Barlennan los vio con toda claridad. Eran ocho planeadores viajando en estrecha cercanía, aunque no en formación cerrada. Se acercaron montados en las corrientes del valle hasta casi sobrevolar la nave; luego cambiaron de rumbo para pasar frente al Bree.

Mientras giraban en lo alto, cada uno soltó un objeto, viró y regresó hacia el viento para recobrar altura.

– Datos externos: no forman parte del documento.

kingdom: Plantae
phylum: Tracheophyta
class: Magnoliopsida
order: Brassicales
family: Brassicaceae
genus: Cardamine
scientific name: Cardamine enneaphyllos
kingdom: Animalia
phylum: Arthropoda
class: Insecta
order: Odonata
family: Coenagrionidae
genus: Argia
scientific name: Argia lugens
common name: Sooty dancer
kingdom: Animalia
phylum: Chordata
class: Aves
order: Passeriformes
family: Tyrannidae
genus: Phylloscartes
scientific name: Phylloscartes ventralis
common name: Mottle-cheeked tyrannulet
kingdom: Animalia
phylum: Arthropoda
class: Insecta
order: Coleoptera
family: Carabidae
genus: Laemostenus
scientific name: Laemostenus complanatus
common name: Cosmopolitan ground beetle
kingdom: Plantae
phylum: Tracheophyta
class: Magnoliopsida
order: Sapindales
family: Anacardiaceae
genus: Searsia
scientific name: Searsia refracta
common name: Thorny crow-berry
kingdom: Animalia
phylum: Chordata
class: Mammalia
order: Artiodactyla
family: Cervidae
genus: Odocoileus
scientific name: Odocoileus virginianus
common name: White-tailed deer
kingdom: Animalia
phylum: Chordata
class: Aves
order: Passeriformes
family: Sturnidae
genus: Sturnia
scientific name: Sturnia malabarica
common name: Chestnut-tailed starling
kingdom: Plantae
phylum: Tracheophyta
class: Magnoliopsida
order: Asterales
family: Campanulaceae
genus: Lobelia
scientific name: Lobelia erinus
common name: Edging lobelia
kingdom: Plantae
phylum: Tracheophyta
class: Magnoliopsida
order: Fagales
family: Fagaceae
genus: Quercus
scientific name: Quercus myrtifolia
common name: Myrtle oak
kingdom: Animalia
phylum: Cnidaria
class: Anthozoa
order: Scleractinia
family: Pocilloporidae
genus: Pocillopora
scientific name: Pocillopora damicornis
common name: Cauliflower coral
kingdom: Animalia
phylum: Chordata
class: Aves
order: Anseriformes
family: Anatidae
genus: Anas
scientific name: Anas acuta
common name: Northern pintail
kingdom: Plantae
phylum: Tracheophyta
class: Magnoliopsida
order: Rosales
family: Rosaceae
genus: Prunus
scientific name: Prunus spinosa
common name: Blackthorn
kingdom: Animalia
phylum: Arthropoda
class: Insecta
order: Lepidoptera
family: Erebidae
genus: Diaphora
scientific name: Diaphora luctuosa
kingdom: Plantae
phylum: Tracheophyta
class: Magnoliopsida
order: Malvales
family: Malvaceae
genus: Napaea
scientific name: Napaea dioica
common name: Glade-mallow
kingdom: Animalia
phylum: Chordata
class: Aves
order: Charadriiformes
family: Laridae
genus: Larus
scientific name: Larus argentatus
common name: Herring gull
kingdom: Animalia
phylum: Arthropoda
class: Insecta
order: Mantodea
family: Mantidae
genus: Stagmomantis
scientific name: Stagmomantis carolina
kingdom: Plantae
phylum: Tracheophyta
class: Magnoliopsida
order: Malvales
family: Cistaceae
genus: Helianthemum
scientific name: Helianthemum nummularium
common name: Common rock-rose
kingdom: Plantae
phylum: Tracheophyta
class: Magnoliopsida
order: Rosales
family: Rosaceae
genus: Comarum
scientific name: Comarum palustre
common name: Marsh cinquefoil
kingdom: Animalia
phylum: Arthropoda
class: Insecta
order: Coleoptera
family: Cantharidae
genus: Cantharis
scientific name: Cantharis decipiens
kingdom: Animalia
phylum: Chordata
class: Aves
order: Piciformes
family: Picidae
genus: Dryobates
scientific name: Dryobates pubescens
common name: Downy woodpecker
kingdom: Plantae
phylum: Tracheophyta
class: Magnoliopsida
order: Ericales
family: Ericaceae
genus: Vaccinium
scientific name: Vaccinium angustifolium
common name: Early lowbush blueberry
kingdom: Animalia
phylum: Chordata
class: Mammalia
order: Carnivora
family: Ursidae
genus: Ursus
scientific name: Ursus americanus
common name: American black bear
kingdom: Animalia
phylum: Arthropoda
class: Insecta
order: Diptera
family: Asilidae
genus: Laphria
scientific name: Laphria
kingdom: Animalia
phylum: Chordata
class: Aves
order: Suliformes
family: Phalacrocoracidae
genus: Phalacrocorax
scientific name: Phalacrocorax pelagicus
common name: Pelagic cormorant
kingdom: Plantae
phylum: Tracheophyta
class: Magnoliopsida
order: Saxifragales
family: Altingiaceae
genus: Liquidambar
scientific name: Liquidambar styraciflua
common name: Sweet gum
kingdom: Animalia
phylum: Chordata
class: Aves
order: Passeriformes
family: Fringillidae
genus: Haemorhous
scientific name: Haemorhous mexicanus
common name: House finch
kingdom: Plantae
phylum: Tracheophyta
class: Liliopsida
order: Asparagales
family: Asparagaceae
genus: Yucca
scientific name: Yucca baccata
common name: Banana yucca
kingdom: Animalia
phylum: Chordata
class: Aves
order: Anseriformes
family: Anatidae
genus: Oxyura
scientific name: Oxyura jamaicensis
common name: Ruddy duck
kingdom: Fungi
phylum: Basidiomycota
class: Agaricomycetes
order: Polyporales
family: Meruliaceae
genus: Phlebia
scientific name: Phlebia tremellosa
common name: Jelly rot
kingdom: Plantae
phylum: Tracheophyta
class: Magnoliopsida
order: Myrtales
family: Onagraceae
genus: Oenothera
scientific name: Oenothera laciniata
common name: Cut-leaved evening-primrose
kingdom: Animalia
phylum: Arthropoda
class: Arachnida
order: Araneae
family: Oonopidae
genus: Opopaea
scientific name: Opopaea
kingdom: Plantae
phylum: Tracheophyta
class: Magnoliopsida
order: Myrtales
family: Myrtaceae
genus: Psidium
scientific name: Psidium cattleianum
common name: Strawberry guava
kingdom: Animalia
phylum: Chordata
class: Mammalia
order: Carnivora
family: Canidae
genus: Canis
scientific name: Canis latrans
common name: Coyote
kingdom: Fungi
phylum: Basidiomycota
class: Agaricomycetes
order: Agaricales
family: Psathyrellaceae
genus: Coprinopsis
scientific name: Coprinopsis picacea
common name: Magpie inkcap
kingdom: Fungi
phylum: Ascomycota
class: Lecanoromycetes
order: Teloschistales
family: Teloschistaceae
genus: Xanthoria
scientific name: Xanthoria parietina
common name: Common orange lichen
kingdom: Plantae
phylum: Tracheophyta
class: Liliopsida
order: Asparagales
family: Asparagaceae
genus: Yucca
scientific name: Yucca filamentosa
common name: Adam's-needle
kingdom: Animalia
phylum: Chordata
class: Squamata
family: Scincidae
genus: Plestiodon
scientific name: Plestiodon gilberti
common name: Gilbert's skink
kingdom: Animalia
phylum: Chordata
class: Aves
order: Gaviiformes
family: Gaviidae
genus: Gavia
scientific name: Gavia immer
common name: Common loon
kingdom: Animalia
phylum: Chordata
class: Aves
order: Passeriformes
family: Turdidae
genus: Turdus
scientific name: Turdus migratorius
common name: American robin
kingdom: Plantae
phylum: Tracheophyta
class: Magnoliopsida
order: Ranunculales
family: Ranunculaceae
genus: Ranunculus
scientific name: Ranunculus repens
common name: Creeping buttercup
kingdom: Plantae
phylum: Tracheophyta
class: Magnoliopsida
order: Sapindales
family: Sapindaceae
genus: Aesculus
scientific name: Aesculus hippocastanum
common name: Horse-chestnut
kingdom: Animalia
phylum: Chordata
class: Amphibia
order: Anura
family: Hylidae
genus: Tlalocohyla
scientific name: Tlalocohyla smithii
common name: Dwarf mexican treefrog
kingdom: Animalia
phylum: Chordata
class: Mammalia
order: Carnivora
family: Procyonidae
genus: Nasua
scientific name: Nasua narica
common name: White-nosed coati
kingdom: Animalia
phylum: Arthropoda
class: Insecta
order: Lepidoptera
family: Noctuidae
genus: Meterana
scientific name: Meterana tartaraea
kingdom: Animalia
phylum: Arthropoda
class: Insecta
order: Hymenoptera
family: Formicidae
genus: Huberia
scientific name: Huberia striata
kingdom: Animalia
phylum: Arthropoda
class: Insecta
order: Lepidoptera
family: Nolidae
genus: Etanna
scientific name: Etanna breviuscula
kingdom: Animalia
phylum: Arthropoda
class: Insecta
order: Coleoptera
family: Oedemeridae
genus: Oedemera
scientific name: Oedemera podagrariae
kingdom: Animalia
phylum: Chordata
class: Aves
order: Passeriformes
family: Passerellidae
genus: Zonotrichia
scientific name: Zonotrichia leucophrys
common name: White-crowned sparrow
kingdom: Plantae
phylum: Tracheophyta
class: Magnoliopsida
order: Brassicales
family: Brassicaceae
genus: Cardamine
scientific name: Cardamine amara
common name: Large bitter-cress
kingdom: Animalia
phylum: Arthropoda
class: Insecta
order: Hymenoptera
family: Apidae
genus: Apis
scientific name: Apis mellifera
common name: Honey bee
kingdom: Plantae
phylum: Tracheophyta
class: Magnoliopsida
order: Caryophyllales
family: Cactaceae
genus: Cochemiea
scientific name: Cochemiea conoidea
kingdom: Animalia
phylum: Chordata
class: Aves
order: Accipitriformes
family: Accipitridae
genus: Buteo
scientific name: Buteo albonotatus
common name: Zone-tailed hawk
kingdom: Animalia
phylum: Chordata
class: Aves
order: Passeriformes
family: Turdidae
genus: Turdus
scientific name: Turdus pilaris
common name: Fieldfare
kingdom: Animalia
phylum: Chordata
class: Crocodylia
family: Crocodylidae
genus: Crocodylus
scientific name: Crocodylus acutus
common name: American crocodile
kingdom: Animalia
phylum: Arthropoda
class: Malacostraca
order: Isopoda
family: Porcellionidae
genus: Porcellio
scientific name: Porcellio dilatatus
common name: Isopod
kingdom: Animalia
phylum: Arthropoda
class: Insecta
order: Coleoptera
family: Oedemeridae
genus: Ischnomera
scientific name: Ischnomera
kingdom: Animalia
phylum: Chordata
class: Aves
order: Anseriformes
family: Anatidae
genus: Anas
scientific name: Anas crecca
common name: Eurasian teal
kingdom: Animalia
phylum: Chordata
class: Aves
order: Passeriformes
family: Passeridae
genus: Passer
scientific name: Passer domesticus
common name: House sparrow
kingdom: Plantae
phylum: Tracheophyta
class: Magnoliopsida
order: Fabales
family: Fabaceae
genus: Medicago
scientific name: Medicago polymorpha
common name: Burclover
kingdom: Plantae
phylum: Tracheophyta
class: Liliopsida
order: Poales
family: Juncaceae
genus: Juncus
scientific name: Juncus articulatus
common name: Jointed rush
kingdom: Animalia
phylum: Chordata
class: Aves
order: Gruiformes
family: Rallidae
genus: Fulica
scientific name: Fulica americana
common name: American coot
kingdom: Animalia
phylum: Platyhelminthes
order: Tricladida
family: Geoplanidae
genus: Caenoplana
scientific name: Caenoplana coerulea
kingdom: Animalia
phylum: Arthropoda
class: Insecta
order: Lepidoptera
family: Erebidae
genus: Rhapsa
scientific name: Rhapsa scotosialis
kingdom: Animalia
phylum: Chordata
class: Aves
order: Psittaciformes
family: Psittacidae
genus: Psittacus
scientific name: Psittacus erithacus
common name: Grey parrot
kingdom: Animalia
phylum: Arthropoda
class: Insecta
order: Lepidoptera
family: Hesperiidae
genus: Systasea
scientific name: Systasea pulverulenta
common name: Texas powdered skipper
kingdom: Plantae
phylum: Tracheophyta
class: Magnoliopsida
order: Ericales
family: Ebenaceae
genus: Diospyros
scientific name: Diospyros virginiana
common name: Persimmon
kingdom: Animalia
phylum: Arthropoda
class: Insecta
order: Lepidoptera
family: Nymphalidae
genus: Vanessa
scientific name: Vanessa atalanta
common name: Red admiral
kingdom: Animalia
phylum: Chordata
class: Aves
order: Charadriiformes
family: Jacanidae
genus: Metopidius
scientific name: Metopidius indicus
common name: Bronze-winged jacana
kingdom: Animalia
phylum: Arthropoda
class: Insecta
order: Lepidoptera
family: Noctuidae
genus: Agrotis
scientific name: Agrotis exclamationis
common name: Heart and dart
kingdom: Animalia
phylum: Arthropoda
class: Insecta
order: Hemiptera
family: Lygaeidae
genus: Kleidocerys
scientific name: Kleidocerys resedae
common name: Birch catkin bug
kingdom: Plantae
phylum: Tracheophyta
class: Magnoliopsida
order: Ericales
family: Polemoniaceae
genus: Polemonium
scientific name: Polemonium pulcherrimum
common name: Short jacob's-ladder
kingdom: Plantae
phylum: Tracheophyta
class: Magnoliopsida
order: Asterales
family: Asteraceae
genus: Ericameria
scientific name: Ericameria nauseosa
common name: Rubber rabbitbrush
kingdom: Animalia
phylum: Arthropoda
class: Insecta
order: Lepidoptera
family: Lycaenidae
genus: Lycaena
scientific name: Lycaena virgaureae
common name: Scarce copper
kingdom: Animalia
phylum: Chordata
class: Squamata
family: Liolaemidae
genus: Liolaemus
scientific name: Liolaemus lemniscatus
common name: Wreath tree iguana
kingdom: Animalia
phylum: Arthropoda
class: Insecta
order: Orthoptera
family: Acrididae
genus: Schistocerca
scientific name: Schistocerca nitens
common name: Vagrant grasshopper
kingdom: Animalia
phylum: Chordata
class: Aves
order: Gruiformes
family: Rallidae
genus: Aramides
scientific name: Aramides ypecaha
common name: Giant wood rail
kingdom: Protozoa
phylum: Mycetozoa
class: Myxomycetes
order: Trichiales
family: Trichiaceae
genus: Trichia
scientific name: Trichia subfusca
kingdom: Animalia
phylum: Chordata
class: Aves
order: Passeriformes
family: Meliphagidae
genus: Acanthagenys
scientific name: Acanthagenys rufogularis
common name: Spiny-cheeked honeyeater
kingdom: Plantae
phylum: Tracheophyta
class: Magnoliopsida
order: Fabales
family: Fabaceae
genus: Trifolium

Los objetos eran muy nítidos; los marineros vieron que eran lanzas, muy parecidas a las de los moradores del río, pero con puntas más gruesas. Por un instante, el viejo terror a los objetos en caída amenazó con sumirlos en la histeria; pero entonces vieron que los proyectiles no les alcanzarían, sino que caerían a cierta distancia. Segundos después, los planeadores regresaron, y los marineros se amilanaron temiendo que hubieran mejorado la puntería; sin embargo, las lanzas cayeron en el mismo lugar. A la tercera pasada, fue evidente que la puntería era deliberada; y pronto se evidencio el propósito. Cada proyectil había caído en el angosto arroyo, penetrando en el firme suelo de arcilla; al final de la tercera pasada, dos docenas de estacas formadas por el asta de las lanzas impedían que la nave avanzara corriente abajo.

Cuando el Bree se aproximó a la barricada, el bombardeo cesó. Barlennan pensó que continuarían para impedir que se acercaran y eliminaran el obstáculo, pero al llegar comprendieron que no era necesario. No podrían arrancar esas lanzas; las habían arrojado desde treinta metros de altura con magnífica puntería en un campo de siete gravedades, y nada, salvo una potente maquinaria, podría extraerlas. Terblannen y Hars lo demostraron en cinco minutos de infructuosos esfuerzos.